▶ [Try it]: Below are records to return verbatim; the pictures are to be dropped.

▶ [Data listing]:
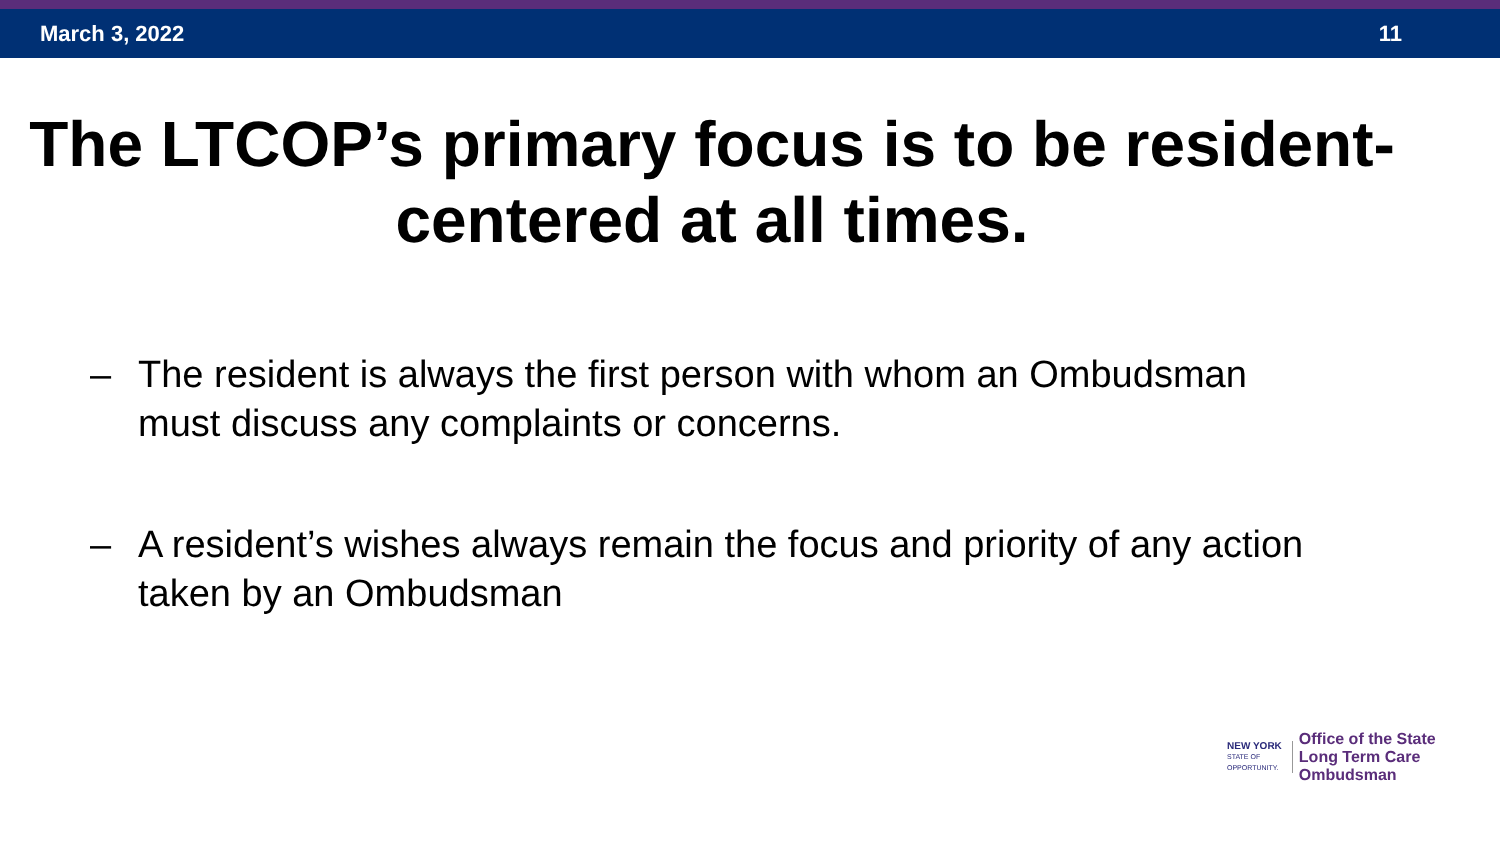March 3, 2022 11
The LTCOP’s primary focus is to be resident-centered at all times.
– The resident is always the first person with whom an Ombudsman must discuss any complaints or concerns.
– A resident’s wishes always remain the focus and priority of any action taken by an Ombudsman
NEW YORK
STATE OF
OPPORTUNITY.
Office of the State
Long Term Care
Ombudsman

▶ [The completed task]:
March 3, 2022 11
The LTCOP’s primary focus is to be resident-centered at all times.
– The resident is always the first person with whom an Ombudsman must discuss any complaints or concerns.
– A resident’s wishes always remain the focus and priority of any action taken by an Ombudsman
NEW YORK
STATE OF
OPPORTUNITY.
Office of the State
Long Term Care
Ombudsman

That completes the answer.